## [WORK TO DO]
Arrange every line from the start of the records through the line containing "title Navigation Bar [2247, 284, 2547, 408]", both included, as a Markdown table with the columns Row and Line. Number the rows and leave out blank lines.

## [STORED RECORDS]
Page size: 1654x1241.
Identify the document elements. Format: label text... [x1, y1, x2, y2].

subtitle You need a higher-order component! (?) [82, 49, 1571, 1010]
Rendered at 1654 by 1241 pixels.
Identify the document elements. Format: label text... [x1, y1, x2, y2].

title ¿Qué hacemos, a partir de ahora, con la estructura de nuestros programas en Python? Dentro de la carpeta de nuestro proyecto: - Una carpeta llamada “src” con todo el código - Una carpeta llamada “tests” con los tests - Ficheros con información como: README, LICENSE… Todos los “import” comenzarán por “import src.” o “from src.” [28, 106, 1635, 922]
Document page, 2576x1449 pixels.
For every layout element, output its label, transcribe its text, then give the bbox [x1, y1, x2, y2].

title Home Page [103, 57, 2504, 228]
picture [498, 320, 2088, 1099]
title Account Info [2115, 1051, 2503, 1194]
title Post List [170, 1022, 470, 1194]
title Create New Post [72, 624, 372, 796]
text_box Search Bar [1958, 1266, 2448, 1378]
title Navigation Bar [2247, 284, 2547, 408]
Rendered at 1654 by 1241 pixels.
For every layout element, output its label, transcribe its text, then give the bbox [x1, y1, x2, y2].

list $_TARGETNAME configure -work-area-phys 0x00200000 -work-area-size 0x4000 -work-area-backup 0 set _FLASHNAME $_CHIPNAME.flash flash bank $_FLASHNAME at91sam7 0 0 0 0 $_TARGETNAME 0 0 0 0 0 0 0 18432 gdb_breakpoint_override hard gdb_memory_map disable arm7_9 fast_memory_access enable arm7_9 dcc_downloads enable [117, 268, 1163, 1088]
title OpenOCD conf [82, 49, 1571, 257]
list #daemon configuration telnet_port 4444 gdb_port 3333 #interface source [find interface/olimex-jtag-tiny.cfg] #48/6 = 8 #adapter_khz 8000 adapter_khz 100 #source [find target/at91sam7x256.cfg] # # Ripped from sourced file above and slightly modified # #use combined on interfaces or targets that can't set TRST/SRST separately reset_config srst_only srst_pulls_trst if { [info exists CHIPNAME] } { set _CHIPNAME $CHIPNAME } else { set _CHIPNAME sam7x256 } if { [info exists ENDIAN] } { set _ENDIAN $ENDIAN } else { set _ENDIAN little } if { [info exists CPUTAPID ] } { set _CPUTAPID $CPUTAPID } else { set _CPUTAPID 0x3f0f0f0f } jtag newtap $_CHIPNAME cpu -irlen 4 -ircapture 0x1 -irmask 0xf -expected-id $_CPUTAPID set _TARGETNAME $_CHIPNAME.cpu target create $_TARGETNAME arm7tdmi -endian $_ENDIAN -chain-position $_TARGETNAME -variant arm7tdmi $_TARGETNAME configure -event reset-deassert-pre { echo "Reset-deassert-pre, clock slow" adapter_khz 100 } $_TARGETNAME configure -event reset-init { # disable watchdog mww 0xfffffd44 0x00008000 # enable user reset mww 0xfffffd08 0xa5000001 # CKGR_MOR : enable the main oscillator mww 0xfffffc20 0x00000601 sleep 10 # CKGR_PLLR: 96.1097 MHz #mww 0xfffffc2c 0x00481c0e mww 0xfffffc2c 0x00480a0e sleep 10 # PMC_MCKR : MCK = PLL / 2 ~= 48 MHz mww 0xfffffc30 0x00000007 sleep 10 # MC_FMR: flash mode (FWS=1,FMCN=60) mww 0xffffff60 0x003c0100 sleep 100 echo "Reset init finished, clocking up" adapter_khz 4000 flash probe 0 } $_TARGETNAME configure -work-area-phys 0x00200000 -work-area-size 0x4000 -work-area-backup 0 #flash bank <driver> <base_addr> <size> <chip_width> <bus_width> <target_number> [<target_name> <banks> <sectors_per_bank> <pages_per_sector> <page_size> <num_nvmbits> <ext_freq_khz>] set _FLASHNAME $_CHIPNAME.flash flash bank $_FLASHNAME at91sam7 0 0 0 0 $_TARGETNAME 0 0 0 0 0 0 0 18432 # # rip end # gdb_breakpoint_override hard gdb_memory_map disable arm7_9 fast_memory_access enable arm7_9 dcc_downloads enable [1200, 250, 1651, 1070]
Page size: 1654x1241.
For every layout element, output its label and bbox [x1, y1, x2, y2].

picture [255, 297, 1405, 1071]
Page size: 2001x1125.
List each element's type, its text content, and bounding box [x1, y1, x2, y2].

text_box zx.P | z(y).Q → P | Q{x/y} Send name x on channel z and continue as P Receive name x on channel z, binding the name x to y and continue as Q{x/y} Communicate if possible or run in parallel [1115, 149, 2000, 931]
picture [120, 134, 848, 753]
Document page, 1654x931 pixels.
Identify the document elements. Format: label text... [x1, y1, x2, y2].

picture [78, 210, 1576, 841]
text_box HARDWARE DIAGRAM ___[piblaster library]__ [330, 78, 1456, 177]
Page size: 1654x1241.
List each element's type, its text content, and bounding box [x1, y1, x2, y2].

## [FINISHED ANSWER]
| Row | Line |
|---|---|
| 1 | Page size: 1654x1241. |
| 2 | Identify the document elements. Format: label text... [x1, y1, x2, y2]. |
| 3 | subtitle You need a higher-order component! (?) [82, 49, 1571, 1010] |
| 4 | Rendered at 1654 by 1241 pixels. |
| 5 | Identify the document elements. Format: label text... [x1, y1, x2, y2]. |
| 6 | title ¿Qué hacemos, a partir de ahora, con la estructura de nuestros programas en Python? Dentro de la carpeta de nuestro proyecto: - Una carpeta llamada “src” con todo el código - Una carpeta llamada “tests” con los tests - Ficheros con información como: README, LICENSE… Todos los “import” comenzarán por “import src.” o “from src.” [28, 106, 1635, 922] |
| 7 | Document page, 2576x1449 pixels. |
| 8 | For every layout element, output its label, transcribe its text, then give the bbox [x1, y1, x2, y2]. |
| 9 | title Home Page [103, 57, 2504, 228] |
| 10 | picture [498, 320, 2088, 1099] |
| 11 | title Account Info [2115, 1051, 2503, 1194] |
| 12 | title Post List [170, 1022, 470, 1194] |
| 13 | title Create New Post [72, 624, 372, 796] |
| 14 | text_box Search Bar [1958, 1266, 2448, 1378] |
| 15 | title Navigation Bar [2247, 284, 2547, 408] |